UPPSC-LECTURER’21 EE: Daily Practices Quiz
UPPSC-LECTURER’21 EE: Daily Practices Quiz 07-Oct-2021
Each question carries 3 marks.
Negative marking: 1 mark each or 1/3rd
Total Questions: 06
Time: 08 min.
Q1. The unit step response of a network is (1-e^(-αt)), then its unit impulse response is
(a) αe^(-αt)
(b) (1-α^(-1) ) e^(-αt)
(c) α^(-1) e^(-αt)
(d) (1-α) e^(-αt)
Q2. In thyristor, holding current is:
(a) More than the latching current
(b) Less than the latching current
(c) Equal to latching current
(d) None of the above
Q3. A load draws an active power P at a lagging p.f. of cosϕ1. If the p.f. is improved to
cosϕ2, the leading kVAR supplied by p.f. correction equipment will be
(a) P (cosϕ2-cosϕ1)
(b) P (sinϕ2-sinϕ1)
(c) P (tanϕ1+tanϕ2)
(d) P (tanϕ1-tanϕ2)
Q4. In TV, video signals are transmitted through
(a) Frequency modulation
(b) Pulse modulation
(c) Amplitude modulation
(d) Phase modulation
Q5. A 10 kVA, 400 V/ 200 V, single-phase transformer with a percentage resistance of 3% and percentage reactance of 6% is supplying a current of 50 A to a resistive load. The value of the load voltage is
(a) 192 V
(b) 194 V
(c) 196 V
(d) 390 V
Q6. A 40 KVA transformer has a core loss of 400 W and full-load copper loss of 800 W. The fraction of rated load at maximum efficiency is
(a) 50 %
(b) 62.3 %
(c) 70.7 %
(d) 100 %
SOLUTIONS
S1. Ans.(a)
Sol. To find out impulse response, simply differentiate unit step response:
i.e., d/dt (1-e^(-αt) )=-(-e^(-αt) )=αe^(-αt).
S2. Ans.(b)
Sol. In thyristor, holding current is less than latching current.
Generally, IL/IH ≃2.5
S3. Ans.(d)
Sol. Leading kVAR supplied = P (tanϕ1 – tanϕ2)
S4. Ans.(c)
Sol.

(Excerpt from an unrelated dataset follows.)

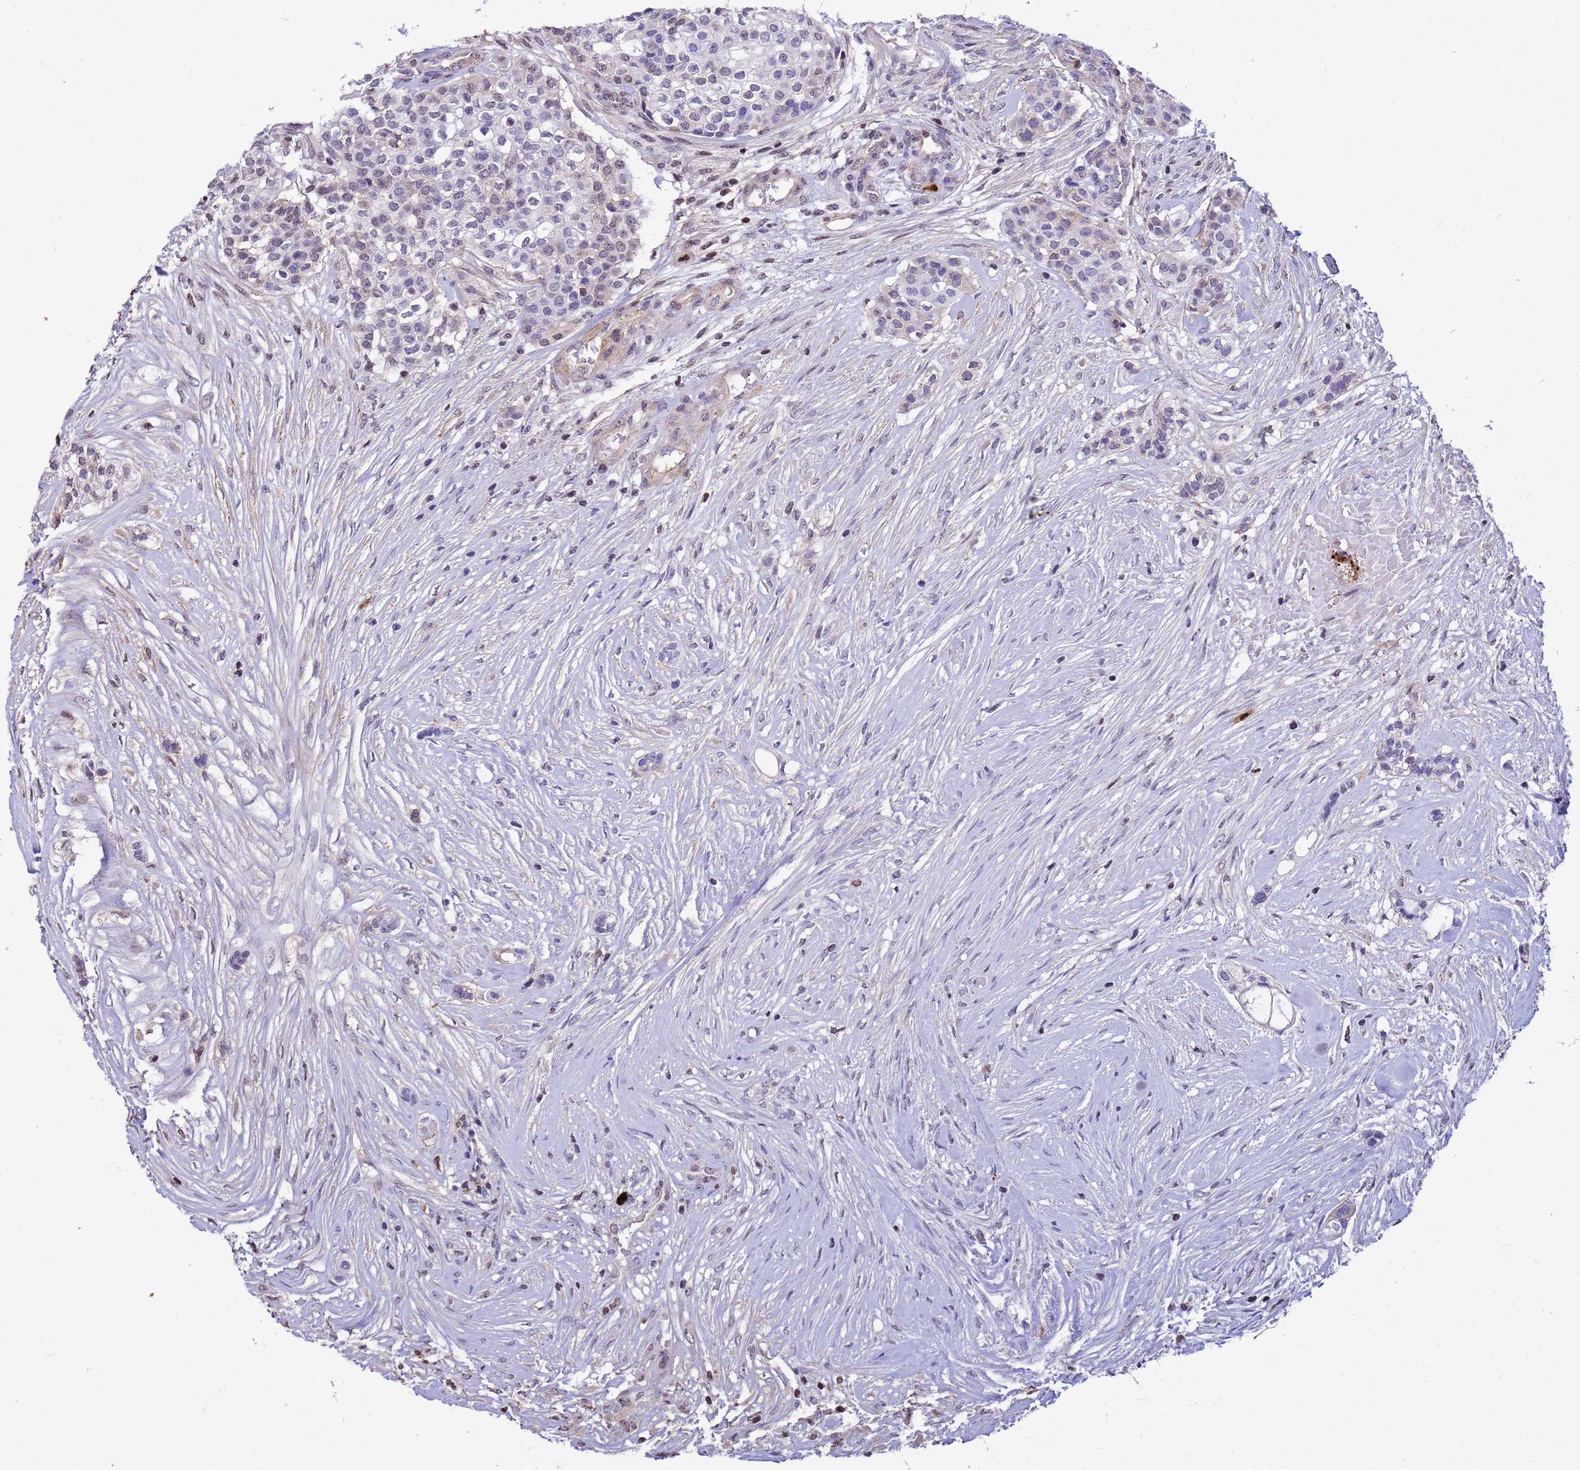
{"staining": {"intensity": "moderate", "quantity": "<25%", "location": "cytoplasmic/membranous,nuclear"}, "tissue": "head and neck cancer", "cell_type": "Tumor cells", "image_type": "cancer", "snomed": [{"axis": "morphology", "description": "Adenocarcinoma, NOS"}, {"axis": "topography", "description": "Head-Neck"}], "caption": "Moderate cytoplasmic/membranous and nuclear positivity is present in about <25% of tumor cells in head and neck cancer (adenocarcinoma). The staining is performed using DAB (3,3'-diaminobenzidine) brown chromogen to label protein expression. The nuclei are counter-stained blue using hematoxylin.", "gene": "ORM1", "patient": {"sex": "male", "age": 81}}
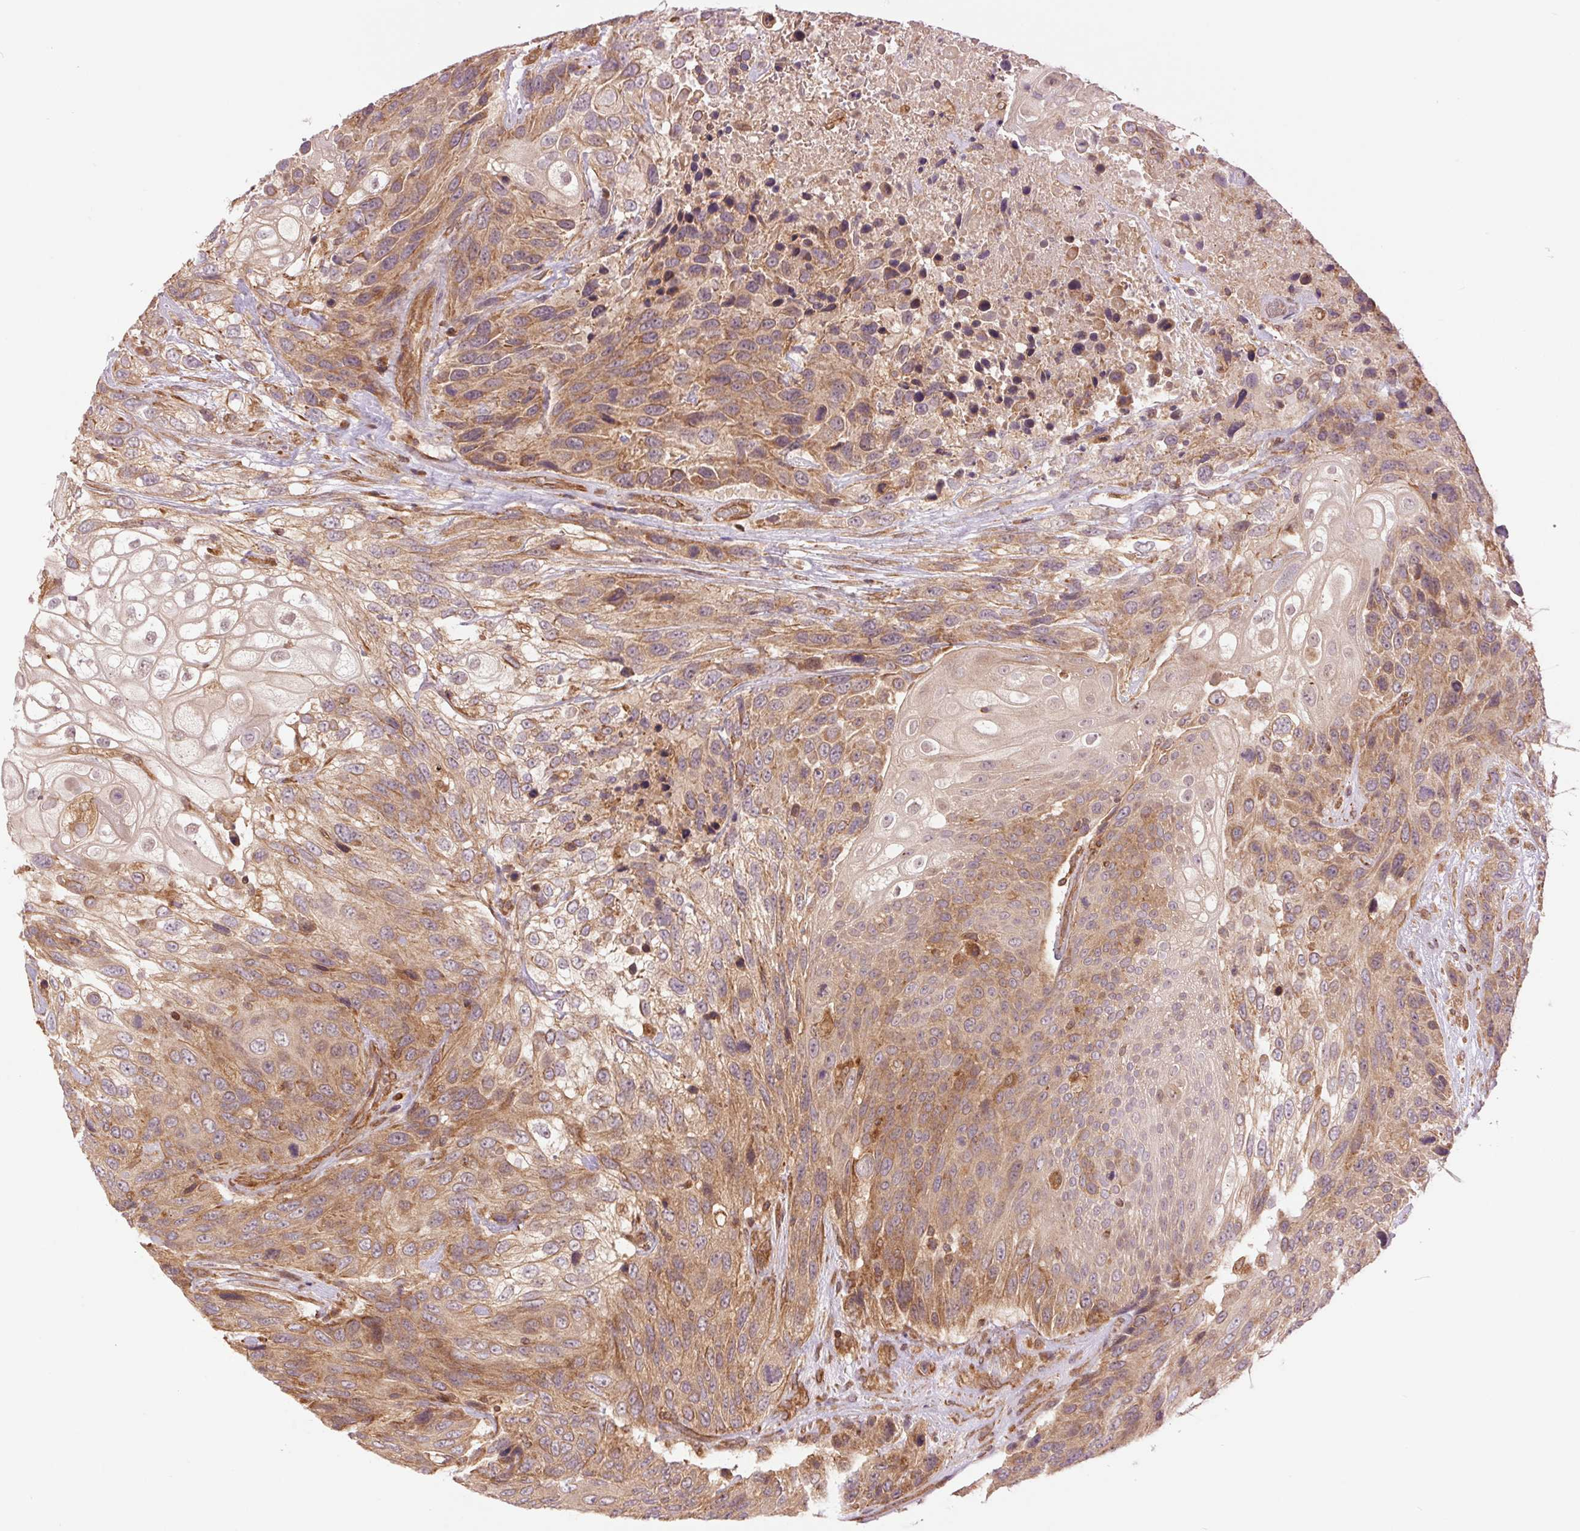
{"staining": {"intensity": "moderate", "quantity": ">75%", "location": "cytoplasmic/membranous"}, "tissue": "urothelial cancer", "cell_type": "Tumor cells", "image_type": "cancer", "snomed": [{"axis": "morphology", "description": "Urothelial carcinoma, High grade"}, {"axis": "topography", "description": "Urinary bladder"}], "caption": "High-power microscopy captured an IHC photomicrograph of urothelial cancer, revealing moderate cytoplasmic/membranous expression in approximately >75% of tumor cells.", "gene": "STARD7", "patient": {"sex": "female", "age": 70}}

Frequency modulation is used for Radio TV sound transmissions while amplitude modulation is used for video transmission.
S5. Ans.(b)
Sol. % regulation= (R cosϕ+X sinϕ)×100
For resistive load: ?=0⁰
∴% regulation=3×1+6×0=3%=200×3/100=6 V
∴Terminal voltage=200-6=194 V
S6. Ans.(c)
Sol. η=√(Pi/Pcufl )=√(400/800) ×100=70.7 %